Examples of real fantasy characters
If you’d like to pull some inspiration from famous fantasy stories, here are some of the most well-known fantasy characters in literature.
- Aragorn from Lord of the Rings by J.R.R. Tolkien: A skilled ranger and rightful heir to the throne, destined to lead the fight against the forces of evil.
- Daenerys Targaryen from A Song of Ice and Fire by George R.R. Martin: A dragon queen with the ability to control fire and a determination to reclaim her family’s throne.
- Tyrion Lannister from A Song of Ice and Fire by George R.R. Martin: A witty and cunning dwarf who uses his intellect to navigate the political intrigues of the fantasy world.
- Gandalf from J.R.R. Tolkien’s The Lord of the Rings: Gandalf is a wise and powerful wizard who plays a crucial role in guiding and aiding the Fellowship of the Ring in their quest to destroy the One Ring.
- Alice from Lewis Carroll’s Alice’s Adventures in Wonderland: Alice is a curious and imaginative young girl who falls down a rabbit hole into a whimsical and nonsensical world. Her encounters with various fantastical creatures and her journey of self-discovery are central to the story.

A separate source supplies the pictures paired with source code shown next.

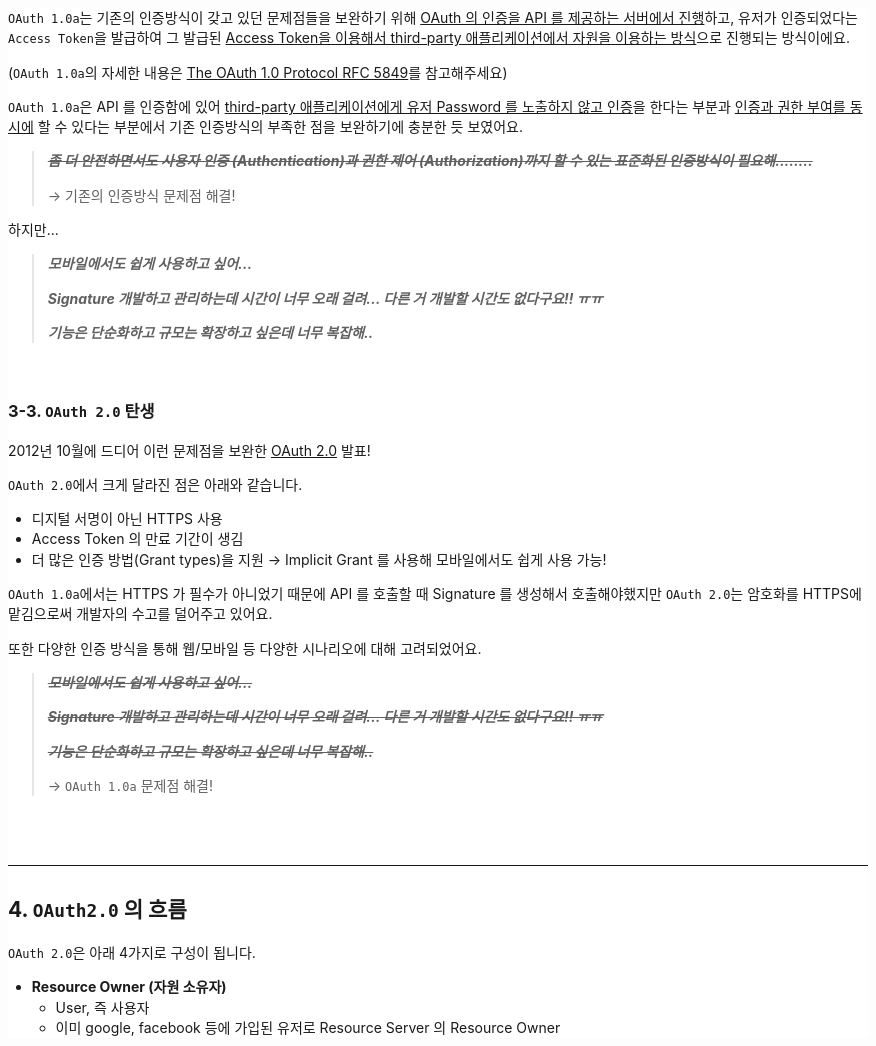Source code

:`OAuth 1.0a`는 기존의 인증방식이 갖고 있던 문제점들을 보완하기 위해 <u>OAuth 의 인증을 API 를 제공하는 서버에서 진행</u>하고, 유저가 인증되었다는 `Access Token`을 발급하여 그 발급된 <u>Access Token을 이용해서 third-party 애플리케이션에서 자원을 이용하는 방식</u>으로 진행되는 방식이에요.

(`OAuth 1.0a`의 자세한 내용은 [The OAuth 1.0 Protocol RFC 5849]( https://tools.ietf.org/html/rfc5849 )를 참고해주세요)

`OAuth 1.0a`은 API 를 인증함에 있어 <u>third-party 애플리케이션에게 유저 Password 를 노출하지 않고 인증</u>을 한다는 부분과 <u>인증과 권한 부여를 동시에</u> 할 수 있다는 부분에서 기존 인증방식의 부족한 점을 보완하기에 충분한 듯 보였어요.

> ~~***좀 더 안전하면서도 사용자 인증 (Authentication)과 권한 제어 (Authorization)까지 할 수 있는 표준화된 인증방식이 필요해........***~~
>
> →  기존의 인증방식 문제점 해결!

하지만...

> ***모바일에서도 쉽게 사용하고 싶어...***<br />
>
> ***Signature 개발하고 관리하는데 시간이 너무 오래 걸려... 다른 거 개발할 시간도 없다구요!! ㅠㅠ***<br />
>
> ***기능은 단순화하고 규모는 확장하고 싶은데 너무 복잡해..***

<br />

### 3-3. `OAuth 2.0` 탄생

2012년 10월에 드디어 이런 문제점을 보완한 [OAuth 2.0]( https://tools.ietf.org/html/rfc6749 ) 발표!

`OAuth 2.0`에서 크게 달라진 점은 아래와 같습니다.

- 디지털 서명이 아닌 HTTPS 사용
- Access Token 의 만료 기간이 생김
- 더 많은 인증 방법(Grant types)을 지원 → Implicit Grant 를 사용해 모바일에서도 쉽게 사용 가능!

`OAuth 1.0a`에서는 HTTPS 가 필수가 아니었기 때문에 API 를 호출할 때 Signature 를 생성해서 호출해야했지만 `OAuth 2.0`는 암호화를 HTTPS에 맡김으로써 개발자의 수고를 덜어주고 있어요.

또한 다양한 인증 방식을 통해 웹/모바일 등 다양한 시나리오에 대해 고려되었어요.

> ~~***모바일에서도 쉽게 사용하고 싶어...<br />***~~
>
> ~~***Signature 개발하고 관리하는데 시간이 너무 오래 걸려... 다른 거 개발할 시간도 없다구요!! ㅠㅠ***<br />~~
>
> ~~***기능은 단순화하고 규모는 확장하고 싶은데 너무 복잡해..***~~
>
> → `OAuth 1.0a` 문제점 해결!

<br /><br />

------

## 4. `OAuth2.0` 의 흐름

`OAuth 2.0`은 아래 4가지로 구성이 됩니다.

- **Resource Owner (자원 소유자)**
  - User, 즉 사용자
  - 이미 google, facebook 등에 가입된 유저로 Resource Server 의 Resource Owner
  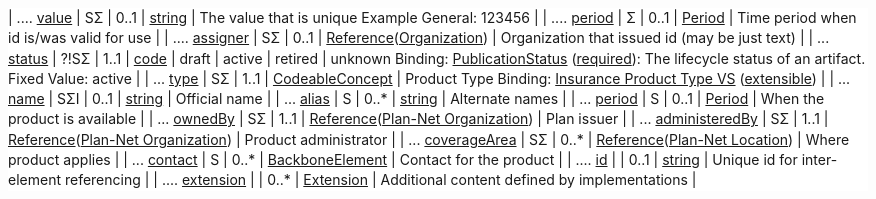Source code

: | .... [value](StructureDefinition-plannet-InsurancePlan-definitions.html#InsurancePlan.identifier.value "The portion of the identifier typically relevant to the user and which is unique within the context of the system.") | SΣ | 0..1 | [string](http://hl7.org/fhir/R4/datatypes.html#string) | The value that is unique Example General: 123456 |
| .... [period](StructureDefinition-plannet-InsurancePlan-definitions.html#InsurancePlan.identifier.period "Time period during which identifier is/was valid for use.") | Σ | 0..1 | [Period](http://hl7.org/fhir/R4/datatypes.html#Period) | Time period when id is/was valid for use |
| .... [assigner](StructureDefinition-plannet-InsurancePlan-definitions.html#InsurancePlan.identifier.assigner "Organization that issued/manages the identifier.") | SΣ | 0..1 | [Reference](http://hl7.org/fhir/R4/references.html)([Organization](http://hl7.org/fhir/R4/organization.html)) | Organization that issued id (may be just text) |
| ... [status](StructureDefinition-plannet-InsurancePlan-definitions.html#InsurancePlan.status "The current state of the health insurance product.") | ?!SΣ | 1..1 | [code](http://hl7.org/fhir/R4/datatypes.html#code) | draft | active | retired | unknown Binding: [PublicationStatus](http://hl7.org/fhir/R4/valueset-publication-status.html) ([required](http://hl7.org/fhir/R4/terminologies.html#required "To be conformant, the concept in this element SHALL be from the specified value set.")): The lifecycle status of an artifact.   Fixed Value: active |
| ... [type](StructureDefinition-plannet-InsurancePlan-definitions.html#InsurancePlan.type "The kind of health insurance product.") | SΣ | 1..1 | [CodeableConcept](http://hl7.org/fhir/R4/datatypes.html#CodeableConcept) | Product Type Binding: [Insurance Product Type VS](ValueSet-InsuranceProductTypeVS.html) ([extensible](http://hl7.org/fhir/R4/terminologies.html#extensible "To be conformant, the concept in this element SHALL be from the specified value set if any of the codes within the value set can apply to the concept being communicated.  If the value set does not cover the concept (based on human review), alternate codings (or, data type allowing, text) may be included instead.")) |
| ... [name](StructureDefinition-plannet-InsurancePlan-definitions.html#InsurancePlan.name "Official name of the health insurance product as designated by the owner.") | SΣI | 0..1 | [string](http://hl7.org/fhir/R4/datatypes.html#string) | Official name |
| ... [alias](StructureDefinition-plannet-InsurancePlan-definitions.html#InsurancePlan.alias "A list of alternate names that the product is known as, or was known as in the past.") | S | 0..\* | [string](http://hl7.org/fhir/R4/datatypes.html#string) | Alternate names |
| ... [period](StructureDefinition-plannet-InsurancePlan-definitions.html#InsurancePlan.period "The period of time that the health insurance product is available.") | S | 0..1 | [Period](http://hl7.org/fhir/R4/datatypes.html#Period) | When the product is available |
| ... [ownedBy](StructureDefinition-plannet-InsurancePlan-definitions.html#InsurancePlan.ownedBy "The entity that is providing  the health insurance product and underwriting the risk.  This is typically an insurance carriers, other third-party payers, or health plan sponsors comonly referred to as 'payers'.") | SΣ | 1..1 | [Reference](http://hl7.org/fhir/R4/references.html)([Plan-Net Organization](StructureDefinition-plannet-Organization.html)) | Plan issuer |
| ... [administeredBy](StructureDefinition-plannet-InsurancePlan-definitions.html#InsurancePlan.administeredBy "An organization which administer other services such as underwriting, customer service and/or claims processing on behalf of the health insurance product owner.") | SΣ | 1..1 | [Reference](http://hl7.org/fhir/R4/references.html)([Plan-Net Organization](StructureDefinition-plannet-Organization.html)) | Product administrator |
| ... [coverageArea](StructureDefinition-plannet-InsurancePlan-definitions.html#InsurancePlan.coverageArea "The geographic region in which a health insurance product's benefits apply.") | SΣ | 0..\* | [Reference](http://hl7.org/fhir/R4/references.html)([Plan-Net Location](StructureDefinition-plannet-Location.html)) | Where product applies |
| ... [contact](StructureDefinition-plannet-InsurancePlan-definitions.html#InsurancePlan.contact "The contact for the health insurance product for a certain purpose.") | S | 0..\* | [BackboneElement](http://hl7.org/fhir/R4/datatypes.html#BackboneElement) | Contact for the product |
| .... [id](StructureDefinition-plannet-InsurancePlan-definitions.html#InsurancePlan.contact.id "Unique id for the element within a resource (for internal references). This may be any string value that does not contain spaces.") |  | 0..1 | [string](http://hl7.org/fhir/R4/datatypes.html#string) | Unique id for inter-element referencing |
| .... [extension](StructureDefinition-plannet-InsurancePlan-definitions.html#InsurancePlan.contact.extension "May be used to represent additional information that is not part of the basic definition of the element. To make the use of extensions safe and manageable, there is a strict set of governance  applied to the definition and use of extensions. Though any implementer can define an extension, there is a set of requirements that SHALL be met as part of the definition of the extension.") |  | 0..\* | [Extension](http://hl7.org/fhir/R4/extensibility.html#Extension) | Additional content defined by implementations |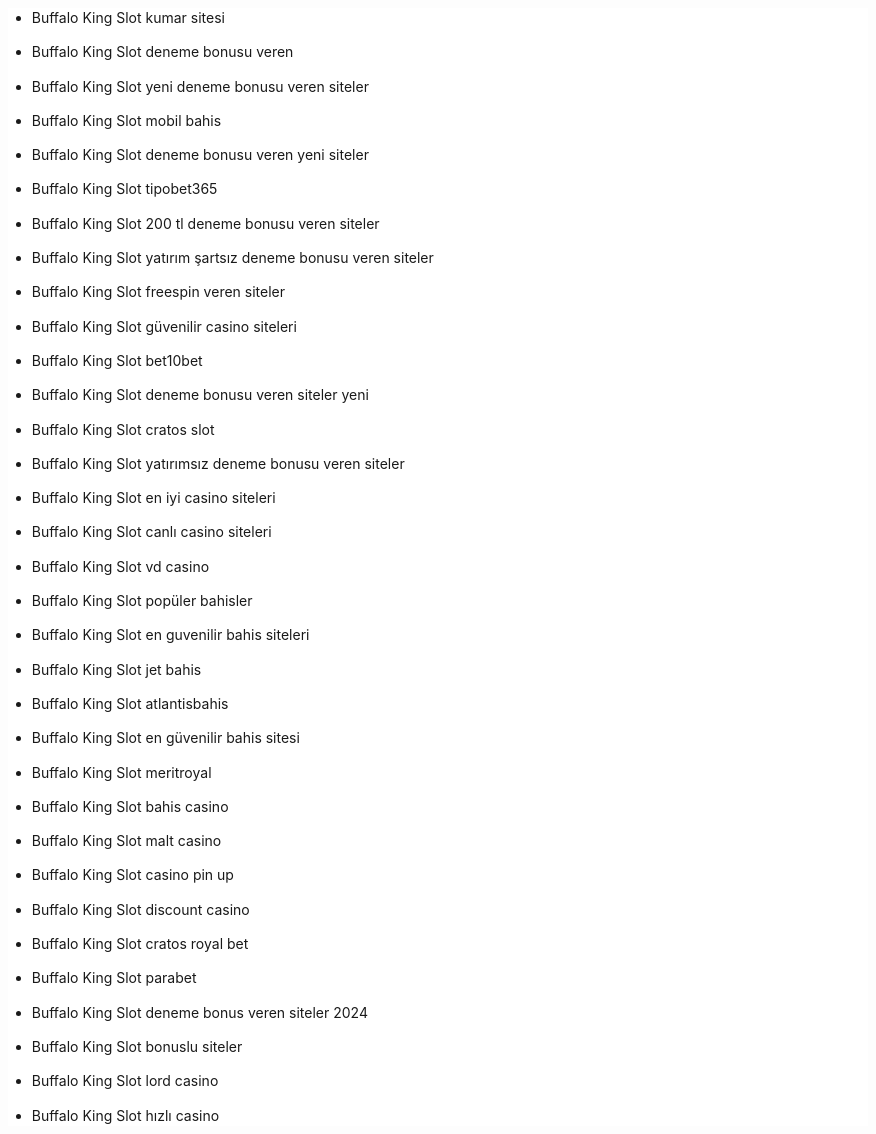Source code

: - Buffalo King Slot kumar sitesi

- Buffalo King Slot deneme bonusu veren

- Buffalo King Slot yeni deneme bonusu veren siteler

- Buffalo King Slot mobil bahis

- Buffalo King Slot deneme bonusu veren yeni siteler

- Buffalo King Slot tipobet365

- Buffalo King Slot 200 tl deneme bonusu veren siteler

- Buffalo King Slot yatırım şartsız deneme bonusu veren siteler

- Buffalo King Slot freespin veren siteler

- Buffalo King Slot güvenilir casino siteleri

- Buffalo King Slot bet10bet

- Buffalo King Slot deneme bonusu veren siteler yeni

- Buffalo King Slot cratos slot

- Buffalo King Slot yatırımsız deneme bonusu veren siteler

- Buffalo King Slot en iyi casino siteleri

- Buffalo King Slot canlı casino siteleri

- Buffalo King Slot vd casino

- Buffalo King Slot popüler bahisler

- Buffalo King Slot en guvenilir bahis siteleri

- Buffalo King Slot jet bahis

- Buffalo King Slot atlantisbahis

- Buffalo King Slot en güvenilir bahis sitesi

- Buffalo King Slot meritroyal

- Buffalo King Slot bahis casino

- Buffalo King Slot malt casino

- Buffalo King Slot casino pin up

- Buffalo King Slot discount casino

- Buffalo King Slot cratos royal bet

- Buffalo King Slot parabet

- Buffalo King Slot deneme bonus veren siteler 2024

- Buffalo King Slot bonuslu siteler

- Buffalo King Slot lord casino

- Buffalo King Slot hızlı casino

- Matilda Wormwood from Roald Dahl’s Matilda: Matilda is an exceptionally intelligent and telekinetic young girl who uses her abilities to navigate a challenging life with neglectful parents and an oppressive headmistress.
- Drizzt Do’Urden from R.A. Salvatore’s Forgotten Realms series: Drizzt is a dark elf ranger who defies the evil and treacherous nature of his people. He embarks on adventures, fights against evil, and grapples with his own identity and morality.
- Lucy Pevensie from C.S. Lewis’ Chronicles of Narnia: Lucy is the youngest of the Pevensie siblings and the first to discover the magical land of Narnia. Her faith, innocence, and belief in Aslan contribute to the narrative’s themes of faith and redemption.
- Ged from Ursula K. Le Guin’s Earthsea series: Ged, also known as Sparrowhawk, is a powerful wizard who embarks on a transformative journey to overcome his pride and face the consequences of his actions in a world of magic and balance.
- Westley from William Goldman’s The Princess Bride: Westley is a swashbuckling hero who embarks on a daring quest to rescue his true love, Princess Buttercup. His bravery, wit, and unwavering devotion make him an endearing and memorable character.
- Lyra Belacqua from His Dark Materials by Philip Pullman: Lyra is a young girl who embarks on a journey across parallel worlds.
- Ciri from The Witcher by Andrzej Sapkowski: Ciri is a princess with a unique lineage and incredible magical abilities.
Fantasy characters possess the power to ignite our imaginations and transport us to extraordinary worlds. From valiant heroes and cunning tricksters to wise seers and fallen anti-heroes, these characters inhabit the realms of literature, films, and folklore, leaving an everlasting imprint. There are many compelling examples from iconic fantasy authors for us to draw inspiration from to create our own memorable characters.